Check out this one:
This is gonna hurt. Under the upcoming windows, directx is going to be the end-all graphics interface. If you would want to use opengl under it, it will be running on a layer on top of directx, essentially being a LOT slower.
Does this mean OpenGL won’t work under Windows at all? You should still be able to run third party drivers, like the ones from Nvidia, don’t you?
Afaik I never ever ran a application directly under Windows’ version of OpenGL, although you can configure max for example to use these drivers (It still stands at verison 1.1 I think and has always been painstakingly slow).
To run Max I’ve been using Nvidia cards and drivers with their own OGL divers and these seem decently fast. Is there reason to believe that this will change with Vista?
No, it means that microsoft will have an emulator basically, that
emulates opengl 1.4 calls. So opengl would be locked at v1.4, and
would run at a fraction of it’s speed (as it would run on top of
I have read a couple of web forums about this issue, and it looks like
you CAN override the basic mechanism, and install a regular opengl
driver (well… if your card manufacturer supplies one), but that also
means that most of the new UI features in vista will be lost.
I could care less about those, but there was hope finally, that
windows would look pretty
Can’t Windows run applications in parallel? I once had Max running in OpenGl mode and some other application running DirectX, next to it (some Renderware DFF viewer).

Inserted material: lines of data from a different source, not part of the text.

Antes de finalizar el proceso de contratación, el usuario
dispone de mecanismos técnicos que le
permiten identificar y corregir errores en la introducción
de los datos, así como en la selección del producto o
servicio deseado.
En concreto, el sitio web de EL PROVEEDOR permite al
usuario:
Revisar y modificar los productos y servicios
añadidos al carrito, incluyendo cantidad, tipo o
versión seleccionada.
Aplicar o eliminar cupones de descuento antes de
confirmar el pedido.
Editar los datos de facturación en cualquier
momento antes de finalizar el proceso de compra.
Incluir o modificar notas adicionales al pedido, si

Both worked without problems next to each other. The new Windows-GUI (Vista?) represents just such another application which uses Direct3D, while other applications can still tun in parallel using another standard (OpenGL).
Afaik most 3d cards come with both a Direct3d and an OpenGL driver, so this would practically always work (unless you have a very cheap card that does not ship, or is not compatible with, any freely available OpenGL driver, in which case you probably don’t even have any use for OpenGL in the first place?)
For me it sounds like: If you want OpenGL under Vista you have to pay for it by purchasing a card that has suitable OpenGL drivers. But for professional, OpenGL highperformance this has always been the case anyway (at least under Windows)
Or is this too naive a view of affairs?
For me it sounds like: If you want OpenGL under Vista you have to pay for
it by purchasing a crad that has suitable OpenGL drivers. <<
It isn’t that simple in this case. There are some issues with the way the
drivers share the hardware with DirectX. The built in driver will be
limited to version 1.4 support, and custom drivers may require certain
features to be disabled. It looks like if you want the new Aeroglass
composited interface to be active, you would need your driver layered atop
If you are interested in this subject, take a look through the rather
lengthy thread Laszlo linked to. Be warned, it contains more microsoft
bashing than actual facts about the issue. Once you get through the FUD,
there is some useful data here. For the most part, it still sounds like a
“wait and see” situation.
hmm, I guess “rather lenghty” doesn’t quite cut it
Ah well, I want to get work done. And if that means not having a shiny desktop in favour of proper OpenGL so be it. I can live with that (I still use the Windows2000 theme on my WinXP machine
And who knows what Nvidia or ATI are oming up with.